Famed NBA Trainer Tim Grover Says Brandon Ingram’s Rapid Weight Gain Might Be ‘Dangerous’

When the Ben Simmons-Brandon Ingram debate raged before the NBA Draft, it was clear the top two prospects of the 2016 class were a study in contrasts. At his best, Simmons could be a transcendent player who redefines a position. Ingram, on the other hand, has a clear template to follow in Kevin Durant. Simmons has multifaceted concerns like his inability to shoot and his inconsistent effort, and Ingram has a big one: He’s really skinny, maybe upsettingly so. Even with a massive weight gain in college, he’s got a long way to go before he looks like he has an NBA body.

However, it no longer seems that Ingram will continue bulking up at such a rapid pace now that he’s a Los Angeles Laker, primarily because it’s unsafe to do so.

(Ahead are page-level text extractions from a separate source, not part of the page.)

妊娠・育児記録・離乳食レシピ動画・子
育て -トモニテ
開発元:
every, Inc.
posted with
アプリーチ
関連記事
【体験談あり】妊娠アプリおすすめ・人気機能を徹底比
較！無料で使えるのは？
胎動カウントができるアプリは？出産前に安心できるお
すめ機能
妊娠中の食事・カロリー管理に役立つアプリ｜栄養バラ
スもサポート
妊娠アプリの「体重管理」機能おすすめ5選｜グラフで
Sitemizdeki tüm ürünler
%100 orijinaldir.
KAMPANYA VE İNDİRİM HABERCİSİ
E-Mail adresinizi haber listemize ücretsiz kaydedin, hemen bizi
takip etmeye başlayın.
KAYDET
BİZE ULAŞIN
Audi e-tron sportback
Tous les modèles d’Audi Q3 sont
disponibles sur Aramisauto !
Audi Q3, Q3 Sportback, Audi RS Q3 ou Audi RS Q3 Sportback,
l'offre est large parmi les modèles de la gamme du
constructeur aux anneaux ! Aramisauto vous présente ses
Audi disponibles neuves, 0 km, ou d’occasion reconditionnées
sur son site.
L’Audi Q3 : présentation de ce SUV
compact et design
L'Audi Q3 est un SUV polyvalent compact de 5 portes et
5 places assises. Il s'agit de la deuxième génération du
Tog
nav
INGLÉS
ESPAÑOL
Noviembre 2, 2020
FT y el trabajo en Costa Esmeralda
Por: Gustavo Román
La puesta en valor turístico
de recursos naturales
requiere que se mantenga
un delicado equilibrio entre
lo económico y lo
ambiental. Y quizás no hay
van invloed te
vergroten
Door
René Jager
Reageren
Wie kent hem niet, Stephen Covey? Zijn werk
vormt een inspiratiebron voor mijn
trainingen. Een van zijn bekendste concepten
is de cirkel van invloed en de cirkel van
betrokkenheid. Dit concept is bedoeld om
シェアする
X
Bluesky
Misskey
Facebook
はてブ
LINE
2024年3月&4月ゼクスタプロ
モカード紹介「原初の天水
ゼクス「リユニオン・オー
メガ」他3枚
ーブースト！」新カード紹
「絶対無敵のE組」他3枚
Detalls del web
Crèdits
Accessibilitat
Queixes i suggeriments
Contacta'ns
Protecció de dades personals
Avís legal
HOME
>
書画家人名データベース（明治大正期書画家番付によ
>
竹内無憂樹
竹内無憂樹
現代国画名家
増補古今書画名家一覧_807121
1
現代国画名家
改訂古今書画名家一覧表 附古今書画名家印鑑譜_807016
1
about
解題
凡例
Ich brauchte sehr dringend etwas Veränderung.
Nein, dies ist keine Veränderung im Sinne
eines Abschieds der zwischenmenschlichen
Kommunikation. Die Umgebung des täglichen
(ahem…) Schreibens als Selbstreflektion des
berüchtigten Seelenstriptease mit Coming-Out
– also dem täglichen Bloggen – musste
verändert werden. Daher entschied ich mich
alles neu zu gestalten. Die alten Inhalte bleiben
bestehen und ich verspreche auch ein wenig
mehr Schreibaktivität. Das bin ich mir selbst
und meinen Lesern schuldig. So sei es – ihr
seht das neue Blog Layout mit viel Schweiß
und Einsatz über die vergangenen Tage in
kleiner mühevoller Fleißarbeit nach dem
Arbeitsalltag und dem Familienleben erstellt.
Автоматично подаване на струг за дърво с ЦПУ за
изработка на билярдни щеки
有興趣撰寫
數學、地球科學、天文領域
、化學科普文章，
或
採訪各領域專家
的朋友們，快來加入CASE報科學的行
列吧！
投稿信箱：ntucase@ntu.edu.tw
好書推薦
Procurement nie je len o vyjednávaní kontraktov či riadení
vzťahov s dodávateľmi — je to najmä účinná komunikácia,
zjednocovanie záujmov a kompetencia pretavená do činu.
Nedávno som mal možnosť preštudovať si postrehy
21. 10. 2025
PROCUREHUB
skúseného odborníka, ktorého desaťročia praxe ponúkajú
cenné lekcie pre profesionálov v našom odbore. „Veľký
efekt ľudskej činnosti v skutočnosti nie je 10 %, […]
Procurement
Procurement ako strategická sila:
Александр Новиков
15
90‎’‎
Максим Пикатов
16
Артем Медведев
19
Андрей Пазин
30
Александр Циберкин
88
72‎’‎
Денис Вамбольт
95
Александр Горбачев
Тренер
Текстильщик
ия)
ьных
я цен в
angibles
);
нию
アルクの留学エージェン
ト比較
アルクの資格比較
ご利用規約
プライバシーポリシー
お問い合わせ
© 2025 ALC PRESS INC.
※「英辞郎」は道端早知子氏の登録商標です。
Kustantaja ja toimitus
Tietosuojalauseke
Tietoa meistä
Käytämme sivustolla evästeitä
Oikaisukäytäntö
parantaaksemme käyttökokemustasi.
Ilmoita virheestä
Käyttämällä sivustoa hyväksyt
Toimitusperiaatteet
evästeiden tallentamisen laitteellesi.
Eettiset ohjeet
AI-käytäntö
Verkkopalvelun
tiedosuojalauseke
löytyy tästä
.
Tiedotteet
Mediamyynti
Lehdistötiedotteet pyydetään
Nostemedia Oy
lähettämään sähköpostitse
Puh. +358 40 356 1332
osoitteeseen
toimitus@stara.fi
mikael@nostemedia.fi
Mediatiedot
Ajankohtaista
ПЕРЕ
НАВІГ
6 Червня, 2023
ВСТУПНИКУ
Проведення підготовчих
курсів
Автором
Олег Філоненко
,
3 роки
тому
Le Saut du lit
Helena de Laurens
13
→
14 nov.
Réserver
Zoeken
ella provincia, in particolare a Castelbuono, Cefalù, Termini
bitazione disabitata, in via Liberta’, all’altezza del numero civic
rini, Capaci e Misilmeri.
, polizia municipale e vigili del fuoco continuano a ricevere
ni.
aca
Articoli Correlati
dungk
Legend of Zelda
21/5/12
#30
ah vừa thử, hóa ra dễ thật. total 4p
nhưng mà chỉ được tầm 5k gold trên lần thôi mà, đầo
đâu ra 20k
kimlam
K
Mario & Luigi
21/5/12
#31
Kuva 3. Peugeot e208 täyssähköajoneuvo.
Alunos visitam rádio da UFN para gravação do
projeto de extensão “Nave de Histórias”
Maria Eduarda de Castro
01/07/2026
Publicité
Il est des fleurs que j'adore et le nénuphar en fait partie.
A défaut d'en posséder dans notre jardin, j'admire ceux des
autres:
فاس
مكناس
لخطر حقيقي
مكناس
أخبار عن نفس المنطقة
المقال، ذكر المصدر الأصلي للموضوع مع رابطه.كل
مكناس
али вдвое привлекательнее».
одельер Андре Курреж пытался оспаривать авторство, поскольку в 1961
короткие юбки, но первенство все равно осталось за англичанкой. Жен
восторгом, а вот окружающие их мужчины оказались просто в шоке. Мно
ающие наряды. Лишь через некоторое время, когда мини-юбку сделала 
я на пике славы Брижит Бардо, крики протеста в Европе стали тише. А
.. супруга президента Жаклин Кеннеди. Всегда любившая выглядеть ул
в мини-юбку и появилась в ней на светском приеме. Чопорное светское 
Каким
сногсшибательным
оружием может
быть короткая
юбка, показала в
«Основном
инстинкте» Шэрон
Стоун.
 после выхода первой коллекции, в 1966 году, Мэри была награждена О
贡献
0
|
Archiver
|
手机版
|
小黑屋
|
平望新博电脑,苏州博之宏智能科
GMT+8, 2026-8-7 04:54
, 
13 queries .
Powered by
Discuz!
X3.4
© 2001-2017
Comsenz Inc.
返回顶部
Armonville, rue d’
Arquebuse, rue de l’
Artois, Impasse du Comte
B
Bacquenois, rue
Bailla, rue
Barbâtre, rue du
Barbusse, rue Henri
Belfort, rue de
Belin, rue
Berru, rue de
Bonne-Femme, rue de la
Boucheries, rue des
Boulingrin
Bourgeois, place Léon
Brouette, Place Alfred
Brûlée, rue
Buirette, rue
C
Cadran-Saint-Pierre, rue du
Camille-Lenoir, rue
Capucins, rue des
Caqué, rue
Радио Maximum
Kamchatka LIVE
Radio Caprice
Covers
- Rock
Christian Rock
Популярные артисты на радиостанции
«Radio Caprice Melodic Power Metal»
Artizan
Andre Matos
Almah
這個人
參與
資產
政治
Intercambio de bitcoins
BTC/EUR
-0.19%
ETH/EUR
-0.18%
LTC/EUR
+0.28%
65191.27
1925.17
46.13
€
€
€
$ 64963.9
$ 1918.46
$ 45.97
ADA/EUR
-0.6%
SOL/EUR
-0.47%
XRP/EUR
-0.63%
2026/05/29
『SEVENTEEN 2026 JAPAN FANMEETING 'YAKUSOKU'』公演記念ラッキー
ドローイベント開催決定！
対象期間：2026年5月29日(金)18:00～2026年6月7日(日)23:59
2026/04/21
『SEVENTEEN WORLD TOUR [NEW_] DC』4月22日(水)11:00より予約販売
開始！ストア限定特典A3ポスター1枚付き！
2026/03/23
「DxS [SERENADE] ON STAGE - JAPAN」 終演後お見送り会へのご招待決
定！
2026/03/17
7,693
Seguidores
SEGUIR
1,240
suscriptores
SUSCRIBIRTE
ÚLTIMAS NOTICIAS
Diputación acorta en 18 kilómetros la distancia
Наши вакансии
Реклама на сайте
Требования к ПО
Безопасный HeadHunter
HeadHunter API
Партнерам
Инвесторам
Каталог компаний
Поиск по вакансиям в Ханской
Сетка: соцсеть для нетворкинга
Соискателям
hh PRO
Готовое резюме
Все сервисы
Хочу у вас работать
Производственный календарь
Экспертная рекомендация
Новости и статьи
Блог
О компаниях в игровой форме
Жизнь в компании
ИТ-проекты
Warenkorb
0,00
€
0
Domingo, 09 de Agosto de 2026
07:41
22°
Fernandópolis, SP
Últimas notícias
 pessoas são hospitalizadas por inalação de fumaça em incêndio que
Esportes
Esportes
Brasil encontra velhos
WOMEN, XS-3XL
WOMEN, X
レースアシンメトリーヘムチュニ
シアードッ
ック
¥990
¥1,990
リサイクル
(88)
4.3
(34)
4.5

Tim Grover, a longtime NBA trainer who’s worked with Michael Jordan and Kobe Bryant, outlined the problem with skinny prospects trying to fill out all at once to ESPN’s Baxter Holmes:

“That’s how they’re going to fail in the NBA,” Grover says. “[Weight gain should be] a slow process. These are basketball players. These aren’t body builders. They move. They perform. They have to perform out there. So they know how their body feels. You can’t just pack all this amount of weight on there and expect them to still be able to have the shooting touch and move the same way.”

Throughout his Duke career and leading up to the draft, ESPN reports that Ingram was eating 5,000 to 6,000 calories per day spread across six meals. He described the constant gorging as “sickening,” and if it sounds like heaven to you, wait until you have to do it for a year.

To their credit, the Lakers seem like they are content to let Ingram follow the Durant timeline, with gradual weight gain year to year. Head coach Luke Walton said, “He’s young. He’ll grow into it,” and GM Mitch Kupchak insisted the process would happen “naturally.”